### [ASSIGNMENT]
Please say how many lines in the records contain the word "does", giving only the number.

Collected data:
BEGIN
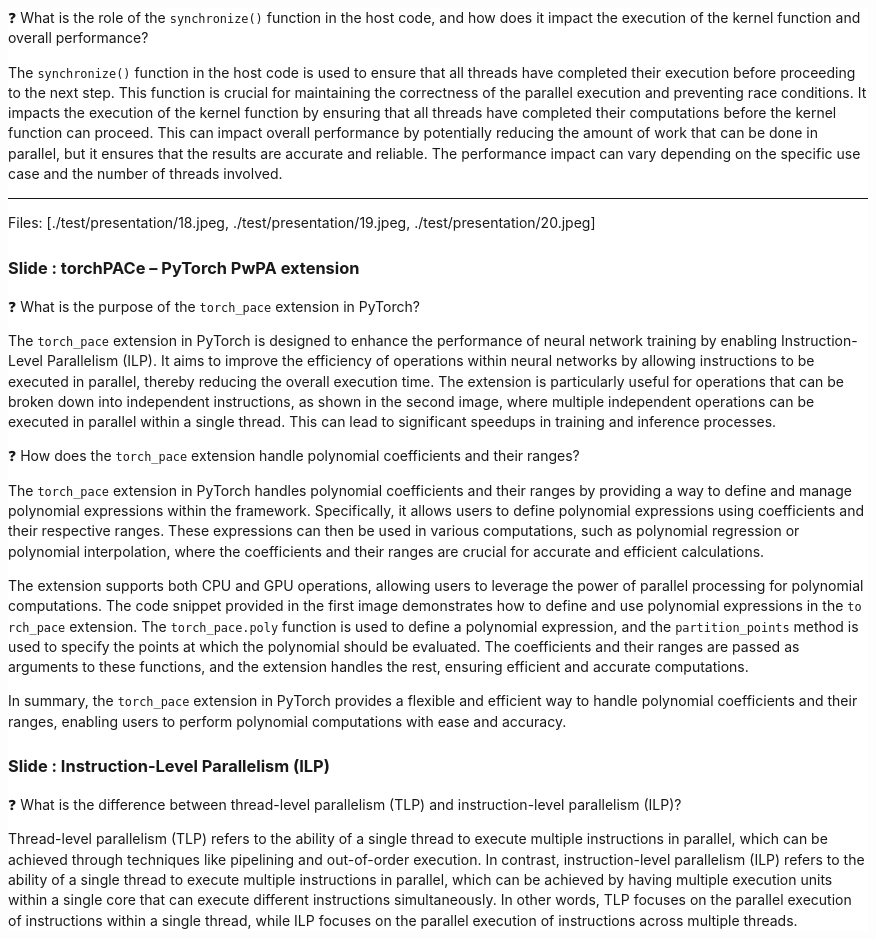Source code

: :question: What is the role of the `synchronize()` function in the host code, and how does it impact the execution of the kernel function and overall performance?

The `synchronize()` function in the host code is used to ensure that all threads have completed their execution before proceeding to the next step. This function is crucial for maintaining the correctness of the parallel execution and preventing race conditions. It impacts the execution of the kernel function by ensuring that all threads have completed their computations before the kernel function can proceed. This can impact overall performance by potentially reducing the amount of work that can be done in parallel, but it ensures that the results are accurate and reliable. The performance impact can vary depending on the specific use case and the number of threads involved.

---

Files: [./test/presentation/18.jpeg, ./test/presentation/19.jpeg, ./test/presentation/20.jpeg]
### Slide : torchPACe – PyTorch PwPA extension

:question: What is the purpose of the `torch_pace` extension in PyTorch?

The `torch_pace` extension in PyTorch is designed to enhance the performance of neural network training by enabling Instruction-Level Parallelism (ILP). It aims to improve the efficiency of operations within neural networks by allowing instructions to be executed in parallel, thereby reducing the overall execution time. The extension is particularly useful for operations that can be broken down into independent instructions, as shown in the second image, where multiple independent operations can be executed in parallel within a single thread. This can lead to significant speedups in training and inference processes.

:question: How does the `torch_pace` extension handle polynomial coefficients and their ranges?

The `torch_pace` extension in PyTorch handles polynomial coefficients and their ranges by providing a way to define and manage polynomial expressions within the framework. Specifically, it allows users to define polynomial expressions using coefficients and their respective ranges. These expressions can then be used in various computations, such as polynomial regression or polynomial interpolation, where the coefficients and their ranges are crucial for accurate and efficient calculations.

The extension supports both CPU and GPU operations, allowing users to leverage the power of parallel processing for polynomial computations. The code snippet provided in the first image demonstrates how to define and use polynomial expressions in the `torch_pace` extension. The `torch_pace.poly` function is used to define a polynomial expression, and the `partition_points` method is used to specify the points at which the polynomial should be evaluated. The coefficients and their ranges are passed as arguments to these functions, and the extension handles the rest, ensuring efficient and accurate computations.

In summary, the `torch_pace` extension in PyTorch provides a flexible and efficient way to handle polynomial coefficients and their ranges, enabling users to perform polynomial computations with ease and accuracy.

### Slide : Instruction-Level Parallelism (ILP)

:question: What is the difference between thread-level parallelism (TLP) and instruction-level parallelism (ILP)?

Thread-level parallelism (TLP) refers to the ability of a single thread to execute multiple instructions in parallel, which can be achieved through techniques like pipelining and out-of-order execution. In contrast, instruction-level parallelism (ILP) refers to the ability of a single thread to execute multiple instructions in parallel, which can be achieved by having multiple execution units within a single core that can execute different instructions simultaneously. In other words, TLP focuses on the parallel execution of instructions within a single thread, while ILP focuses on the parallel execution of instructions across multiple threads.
END
### [YOUR RESPONSE]
2